**What you should do**.
Can you retype word for word the lines of the listing below, starting at the line containing "00:00-05:59: median 7.8, box" and ending at the final line of the listing, with both included?

**Supplied entries**.
++++++++++
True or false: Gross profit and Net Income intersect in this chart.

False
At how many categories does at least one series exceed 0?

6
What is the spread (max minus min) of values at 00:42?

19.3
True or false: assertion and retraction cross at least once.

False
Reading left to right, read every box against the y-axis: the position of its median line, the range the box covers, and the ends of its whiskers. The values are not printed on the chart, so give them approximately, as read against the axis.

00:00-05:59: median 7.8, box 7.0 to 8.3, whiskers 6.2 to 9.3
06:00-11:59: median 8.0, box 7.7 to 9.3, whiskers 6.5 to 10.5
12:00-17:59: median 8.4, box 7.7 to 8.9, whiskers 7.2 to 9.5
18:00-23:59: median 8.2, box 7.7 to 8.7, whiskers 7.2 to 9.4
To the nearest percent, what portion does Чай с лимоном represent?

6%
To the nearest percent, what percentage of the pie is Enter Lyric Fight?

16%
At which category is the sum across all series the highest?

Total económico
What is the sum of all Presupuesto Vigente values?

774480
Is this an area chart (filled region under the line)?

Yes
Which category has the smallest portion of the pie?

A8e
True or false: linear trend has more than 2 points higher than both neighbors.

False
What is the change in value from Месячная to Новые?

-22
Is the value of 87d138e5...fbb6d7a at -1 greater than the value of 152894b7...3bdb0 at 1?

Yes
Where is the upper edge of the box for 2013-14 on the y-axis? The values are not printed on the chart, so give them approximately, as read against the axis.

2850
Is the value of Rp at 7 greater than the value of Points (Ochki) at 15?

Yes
++++++++++
**Result of this task**.
00:00-05:59: median 7.8, box 7.0 to 8.3, whiskers 6.2 to 9.3
06:00-11:59: median 8.0, box 7.7 to 9.3, whiskers 6.5 to 10.5
12:00-17:59: median 8.4, box 7.7 to 8.9, whiskers 7.2 to 9.5
18:00-23:59: median 8.2, box 7.7 to 8.7, whiskers 7.2 to 9.4
To the nearest percent, what portion does Чай с лимоном represent?

6%
To the nearest percent, what percentage of the pie is Enter Lyric Fight?

16%
At which category is the sum across all series the highest?

Total económico
What is the sum of all Presupuesto Vigente values?

774480
Is this an area chart (filled region under the line)?

Yes
Which category has the smallest portion of the pie?

A8e
True or false: linear trend has more than 2 points higher than both neighbors.

False
What is the change in value from Месячная to Новые?

-22
Is the value of 87d138e5...fbb6d7a at -1 greater than the value of 152894b7...3bdb0 at 1?

Yes
Where is the upper edge of the box for 2013-14 on the y-axis? The values are not printed on the chart, so give them approximately, as read against the axis.

2850
Is the value of Rp at 7 greater than the value of Points (Ochki) at 15?

Yes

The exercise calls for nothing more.